"We must do without hope."
-AragornWith that despairing line, Aragorn makes clear that though no dark things ultimately follow the Fellowship out of Moria (as he had feared), still the darkness itself has stuck to them. A general bleak hopelessness permeates this chapter, and follows them all the way to titular Lothlórien itself, where the normally-reverie-filled Elves catalog with a weary sense of resignation how, one by one, all their potential escape routes have been closed off--as though the thought of being forced to abandon their beloved realm in the face of the Evil One wasn't heart-breaking enough.
I found this chapter to be peculiarly unsettling, which was particularly intriguing given how, plot wise, all that really happens is they escape safely away from Moria.
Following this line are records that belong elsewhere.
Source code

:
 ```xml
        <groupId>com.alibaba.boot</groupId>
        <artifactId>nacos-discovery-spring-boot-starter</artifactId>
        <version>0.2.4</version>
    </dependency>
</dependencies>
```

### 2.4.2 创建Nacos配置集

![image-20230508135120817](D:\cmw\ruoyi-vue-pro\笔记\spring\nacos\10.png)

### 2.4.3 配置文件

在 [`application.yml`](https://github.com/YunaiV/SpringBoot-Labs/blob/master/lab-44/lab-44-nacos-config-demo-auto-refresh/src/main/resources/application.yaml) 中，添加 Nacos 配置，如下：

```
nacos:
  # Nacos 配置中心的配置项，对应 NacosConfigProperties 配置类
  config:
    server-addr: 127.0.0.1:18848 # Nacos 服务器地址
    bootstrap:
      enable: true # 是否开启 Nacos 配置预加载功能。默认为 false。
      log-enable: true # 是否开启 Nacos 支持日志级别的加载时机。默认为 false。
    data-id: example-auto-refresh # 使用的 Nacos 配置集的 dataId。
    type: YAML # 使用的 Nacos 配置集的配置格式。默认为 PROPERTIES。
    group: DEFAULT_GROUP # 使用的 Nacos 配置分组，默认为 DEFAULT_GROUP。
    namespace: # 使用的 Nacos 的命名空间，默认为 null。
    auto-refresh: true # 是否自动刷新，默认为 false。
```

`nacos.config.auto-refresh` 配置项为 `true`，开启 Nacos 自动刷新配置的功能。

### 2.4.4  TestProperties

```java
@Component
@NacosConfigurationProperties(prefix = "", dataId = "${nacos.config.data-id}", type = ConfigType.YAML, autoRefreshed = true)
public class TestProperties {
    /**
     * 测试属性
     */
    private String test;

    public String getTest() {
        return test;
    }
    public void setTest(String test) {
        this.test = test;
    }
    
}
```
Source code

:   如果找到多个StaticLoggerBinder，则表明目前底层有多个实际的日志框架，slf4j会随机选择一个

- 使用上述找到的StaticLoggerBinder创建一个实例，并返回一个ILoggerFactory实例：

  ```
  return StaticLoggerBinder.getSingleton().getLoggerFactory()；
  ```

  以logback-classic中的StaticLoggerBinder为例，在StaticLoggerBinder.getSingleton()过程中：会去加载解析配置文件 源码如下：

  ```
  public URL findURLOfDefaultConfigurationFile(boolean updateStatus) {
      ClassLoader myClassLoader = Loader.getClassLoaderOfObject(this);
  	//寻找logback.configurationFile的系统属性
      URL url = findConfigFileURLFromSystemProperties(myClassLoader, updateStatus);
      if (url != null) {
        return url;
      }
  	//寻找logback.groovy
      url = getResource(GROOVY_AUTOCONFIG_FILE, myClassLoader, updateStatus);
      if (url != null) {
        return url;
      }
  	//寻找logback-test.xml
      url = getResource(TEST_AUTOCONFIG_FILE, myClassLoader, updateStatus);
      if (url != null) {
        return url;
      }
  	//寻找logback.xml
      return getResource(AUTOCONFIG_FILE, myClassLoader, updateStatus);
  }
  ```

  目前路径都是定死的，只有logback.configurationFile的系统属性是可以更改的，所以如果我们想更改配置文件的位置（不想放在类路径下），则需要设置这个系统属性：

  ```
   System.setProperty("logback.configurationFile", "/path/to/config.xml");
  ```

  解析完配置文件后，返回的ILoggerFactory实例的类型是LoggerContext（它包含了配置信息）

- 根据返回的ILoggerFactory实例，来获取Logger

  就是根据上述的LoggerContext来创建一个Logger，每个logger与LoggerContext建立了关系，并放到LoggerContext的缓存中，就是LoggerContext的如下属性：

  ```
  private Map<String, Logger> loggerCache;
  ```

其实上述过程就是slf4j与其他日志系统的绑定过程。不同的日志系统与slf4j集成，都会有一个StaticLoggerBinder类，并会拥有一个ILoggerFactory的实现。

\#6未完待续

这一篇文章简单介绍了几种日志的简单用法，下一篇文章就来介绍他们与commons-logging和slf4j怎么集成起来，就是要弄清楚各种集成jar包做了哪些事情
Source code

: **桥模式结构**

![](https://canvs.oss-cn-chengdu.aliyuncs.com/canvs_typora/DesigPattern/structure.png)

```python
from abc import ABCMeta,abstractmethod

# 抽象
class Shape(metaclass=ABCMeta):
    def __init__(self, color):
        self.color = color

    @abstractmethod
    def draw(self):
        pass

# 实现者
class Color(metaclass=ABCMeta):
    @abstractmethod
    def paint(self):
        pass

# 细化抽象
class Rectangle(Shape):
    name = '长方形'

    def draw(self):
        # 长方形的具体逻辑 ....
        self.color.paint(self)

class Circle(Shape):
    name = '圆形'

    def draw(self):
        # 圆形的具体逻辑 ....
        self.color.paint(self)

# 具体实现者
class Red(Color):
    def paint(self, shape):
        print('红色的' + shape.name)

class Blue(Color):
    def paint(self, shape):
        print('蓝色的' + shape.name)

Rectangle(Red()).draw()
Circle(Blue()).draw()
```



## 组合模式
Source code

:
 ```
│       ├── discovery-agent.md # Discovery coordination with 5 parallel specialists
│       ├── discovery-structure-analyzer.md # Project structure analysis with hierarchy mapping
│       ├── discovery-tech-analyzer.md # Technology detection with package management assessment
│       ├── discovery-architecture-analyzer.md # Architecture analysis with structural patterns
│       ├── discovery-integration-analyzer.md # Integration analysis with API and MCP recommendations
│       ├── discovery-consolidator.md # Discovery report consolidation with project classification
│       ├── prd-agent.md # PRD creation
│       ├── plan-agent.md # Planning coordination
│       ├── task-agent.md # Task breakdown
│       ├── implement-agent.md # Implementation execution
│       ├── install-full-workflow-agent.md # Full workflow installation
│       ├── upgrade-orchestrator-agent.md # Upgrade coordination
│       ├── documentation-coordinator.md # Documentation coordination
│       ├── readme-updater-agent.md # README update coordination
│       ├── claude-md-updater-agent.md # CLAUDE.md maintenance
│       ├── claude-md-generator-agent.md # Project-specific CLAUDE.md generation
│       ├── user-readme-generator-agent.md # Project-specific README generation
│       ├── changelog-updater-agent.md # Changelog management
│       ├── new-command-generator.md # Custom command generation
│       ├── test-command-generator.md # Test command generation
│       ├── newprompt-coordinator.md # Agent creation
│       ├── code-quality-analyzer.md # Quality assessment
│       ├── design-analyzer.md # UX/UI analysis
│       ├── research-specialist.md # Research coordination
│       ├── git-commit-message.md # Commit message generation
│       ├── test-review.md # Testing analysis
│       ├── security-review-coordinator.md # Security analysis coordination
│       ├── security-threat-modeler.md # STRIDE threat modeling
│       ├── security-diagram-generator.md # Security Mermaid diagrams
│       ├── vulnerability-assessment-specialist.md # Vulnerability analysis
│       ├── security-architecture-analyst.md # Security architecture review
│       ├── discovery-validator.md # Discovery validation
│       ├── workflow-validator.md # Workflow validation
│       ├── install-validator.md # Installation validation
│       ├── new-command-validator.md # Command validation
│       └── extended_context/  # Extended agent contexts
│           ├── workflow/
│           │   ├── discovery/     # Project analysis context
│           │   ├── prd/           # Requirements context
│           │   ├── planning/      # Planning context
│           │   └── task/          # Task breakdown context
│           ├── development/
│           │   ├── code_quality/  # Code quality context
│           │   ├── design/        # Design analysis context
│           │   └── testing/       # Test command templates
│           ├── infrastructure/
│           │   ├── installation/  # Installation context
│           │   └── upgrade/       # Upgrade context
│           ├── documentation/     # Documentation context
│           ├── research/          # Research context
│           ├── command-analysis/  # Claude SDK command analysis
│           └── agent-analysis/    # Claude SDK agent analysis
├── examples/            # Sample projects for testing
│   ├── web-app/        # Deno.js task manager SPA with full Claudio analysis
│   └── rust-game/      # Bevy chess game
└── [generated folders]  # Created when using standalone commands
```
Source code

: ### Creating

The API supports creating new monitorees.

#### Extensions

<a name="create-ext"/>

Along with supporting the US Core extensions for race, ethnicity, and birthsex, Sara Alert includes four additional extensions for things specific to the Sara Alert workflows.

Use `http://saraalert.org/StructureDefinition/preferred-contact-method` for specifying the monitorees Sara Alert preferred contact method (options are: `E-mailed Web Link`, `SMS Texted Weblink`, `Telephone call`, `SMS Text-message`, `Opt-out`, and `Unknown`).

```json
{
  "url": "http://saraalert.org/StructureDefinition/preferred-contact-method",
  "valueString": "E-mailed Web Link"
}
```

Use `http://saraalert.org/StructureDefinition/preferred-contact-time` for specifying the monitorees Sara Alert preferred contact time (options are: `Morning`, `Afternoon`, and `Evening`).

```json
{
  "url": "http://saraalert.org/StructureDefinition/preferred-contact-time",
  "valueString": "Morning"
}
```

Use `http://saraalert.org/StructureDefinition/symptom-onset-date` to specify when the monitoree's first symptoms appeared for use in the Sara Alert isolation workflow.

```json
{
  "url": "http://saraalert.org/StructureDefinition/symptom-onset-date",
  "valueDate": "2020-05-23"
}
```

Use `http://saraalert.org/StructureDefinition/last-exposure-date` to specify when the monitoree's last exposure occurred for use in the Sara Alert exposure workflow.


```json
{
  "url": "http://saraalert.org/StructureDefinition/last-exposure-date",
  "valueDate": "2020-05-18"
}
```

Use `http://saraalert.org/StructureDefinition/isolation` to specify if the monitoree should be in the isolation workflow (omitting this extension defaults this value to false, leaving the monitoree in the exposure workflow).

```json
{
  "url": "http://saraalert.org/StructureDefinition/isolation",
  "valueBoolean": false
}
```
Hooray, cigars all around, right? But the Fellowship's escape from Moria is a Pyrrhic victory, and what's more a temporary one--Sting is still glowing blue, even in these Elfin realms. And oh yes, Gandalf's gone--one gets the feeling that the Fellowship is perpetually denied a chance to properly grieve.
In trying to localize my unsettled feeling in this chapter, I think it's connected to the fact that Moria, while dark and dangerous, was still nonetheless a known property; it was an evil place, yes, but still just that, a place, one sequestered off deep under the Earth. There was the implicit assurance that if they could just get through Moria, then things would be peachy again. But in these increasingly dark times, evil is no longer quarantined away, but spreads forth its borders and contaminates the very top-soil around them. More than that, even, the evil has infected themselves--hopelessness has taken a firm root in their hearts. The Elves likewise fully own up to how the power of Sauron is demonstrated by how he can divide his enemies through distrust--yet still they are plagued by distrust, and simply shrug their shoulders about it and keep on distrusting, as though there is nothing else to be done about it. Even Aragorn says they live no longer for hope but for vengeance--in a different series, that would sound like the first steps towards converting to the Dark Side.
Of course, I'm not suggesting that Aragorn is actually taking the first bitter steps towards becoming a Sith or anything here, no--if it was simple as all that, we'd be fine, for one turning to the Dark Side could then just as easily turn back to the Light. No, what makes this darkness so unsettling, I think, is just how resigned everyone is to it, how self-aware they are of the Darkness they carry like a chronic disease, yet can't do much more than just carry it around like a dull pain at the bottom of their gut--never debilitating, never grievous, but also ever present, ever irritating. It's a sort of Chinese Water Torture for the soul, where the anguish originates less from the mere drops of water (harmless in and of themselves), than from their inescapability. While plot wise not much happens in this chapter, it does a good job, I think, of setting the table for the next chapter, as it subtly illustrates just how badly our Fellowship needs a break, needs some ray of light.
A closing note on Gollum: here I think was a narrative master-stroke on Tolkien's part. For the feeling one gets as he sneaks up suspiciously on our Frodo, only to be scared away by the Elf lord, is "close call!" And it was a close call indeed, but not for the reasons one might first assume; that is, it is not poor Frodo we should be wiping our brows for here, but for all of Middle-Earth, that the Elf lord did not kill Gollum while he still could. For as Eric noted clear back at the start of this project, if Gollum had been slain here or anywhere between The Hobbit and The Return of the King, then Sauron would have won.